March 2, 2017

Blu-Ray Review: WE ARE THE FLESH

Starring Now Hernandez, Maria Evoli, Diego Gamaliel, Gabino Rodriguez. Directed by Emiliano Rocha Minter. (2016, 79 min).
ARROW FILMS 

You'll be happy to learn that, even after the apocalypse, there will still be a limitless supply of duct tape. 
 
Two sibling survivors, Fauna and Lucio (Maria Evoli & Diego Gamaliel), wander into an dilapidated warehouse where they meet a clearly psychotic vagrant named Mariano (Noe Hernandez), who feeds and shelters them for a price: They must help him convert the inside of the building into a womb-like cave. Eventually, they are also coursed to engage in incest, necrophilia, murder and cannibalism.

I had read & heard a lot about We Are the Flesh, both good and bad, prior to finally viewing it. Touted as surrealist art-horror by some, condemned as self-indulgent sleaze by others, there seems to be no middle ground. Regardless of which camp you'd plant your flag, I almost guarantee you haven't seen anything quite like it.

Maria spots her pants in a tree.
You'll also probably want to scrub-out your eyeballs afterwards. While not really a horror film, most of the imagery in We Are the Flesh is certainly horrific. It's loaded with grimy, semi-pornographic sex and (literally) in your face full-frontal nudity that's calculated to repulse more than titillate (if you are aroused, you've got issues, my friend). The film isn't particularly violent, save for one extremely graphic murder that goes on forever and is tough to endure in the context of why it's committed.

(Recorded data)
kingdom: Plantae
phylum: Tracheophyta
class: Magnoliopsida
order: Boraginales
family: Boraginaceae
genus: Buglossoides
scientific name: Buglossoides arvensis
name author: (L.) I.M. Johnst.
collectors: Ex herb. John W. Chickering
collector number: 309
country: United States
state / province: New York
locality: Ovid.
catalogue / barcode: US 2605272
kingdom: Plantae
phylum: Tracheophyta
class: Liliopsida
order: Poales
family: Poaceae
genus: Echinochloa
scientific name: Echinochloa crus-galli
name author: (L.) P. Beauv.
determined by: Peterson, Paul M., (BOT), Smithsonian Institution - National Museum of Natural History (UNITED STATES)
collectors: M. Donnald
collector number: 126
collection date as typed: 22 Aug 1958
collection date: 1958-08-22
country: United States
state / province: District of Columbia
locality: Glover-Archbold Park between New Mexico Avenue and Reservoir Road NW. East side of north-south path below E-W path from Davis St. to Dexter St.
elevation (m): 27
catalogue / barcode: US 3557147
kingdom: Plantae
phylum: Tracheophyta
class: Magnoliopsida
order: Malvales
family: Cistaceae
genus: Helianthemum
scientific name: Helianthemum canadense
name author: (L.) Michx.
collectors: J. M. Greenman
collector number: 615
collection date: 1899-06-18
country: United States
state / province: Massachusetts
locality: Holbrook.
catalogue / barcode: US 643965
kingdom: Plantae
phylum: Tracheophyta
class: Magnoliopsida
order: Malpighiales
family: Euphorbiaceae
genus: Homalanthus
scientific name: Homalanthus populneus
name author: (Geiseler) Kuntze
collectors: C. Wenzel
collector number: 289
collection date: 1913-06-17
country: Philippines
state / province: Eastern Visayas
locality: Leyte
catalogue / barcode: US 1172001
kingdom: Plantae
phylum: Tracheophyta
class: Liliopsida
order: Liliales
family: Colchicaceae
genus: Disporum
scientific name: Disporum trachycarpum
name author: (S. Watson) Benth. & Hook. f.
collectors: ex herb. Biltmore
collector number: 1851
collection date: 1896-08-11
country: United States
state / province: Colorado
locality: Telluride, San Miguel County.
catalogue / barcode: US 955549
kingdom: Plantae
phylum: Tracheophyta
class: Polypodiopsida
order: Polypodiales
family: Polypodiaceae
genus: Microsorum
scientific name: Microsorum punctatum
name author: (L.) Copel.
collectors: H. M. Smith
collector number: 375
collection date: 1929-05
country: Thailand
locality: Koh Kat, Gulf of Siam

[TASK INSTRUCTIONS]
Duplicate the film review word for word between "Blu-Ray Review: WE" and "murder and cannibalism.", inclusive.

[THE RESPONSE]
Blu-Ray Review: WE ARE THE FLESH

Starring Now Hernandez, Maria Evoli, Diego Gamaliel, Gabino Rodriguez. Directed by Emiliano Rocha Minter. (2016, 79 min).
ARROW FILMS 

You'll be happy to learn that, even after the apocalypse, there will still be a limitless supply of duct tape. 
 
Two sibling survivors, Fauna and Lucio (Maria Evoli & Diego Gamaliel), wander into an dilapidated warehouse where they meet a clearly psychotic vagrant named Mariano (Noe Hernandez), who feeds and shelters them for a price: They must help him convert the inside of the building into a womb-like cave. Eventually, they are also coursed to engage in incest, necrophilia, murder and cannibalism.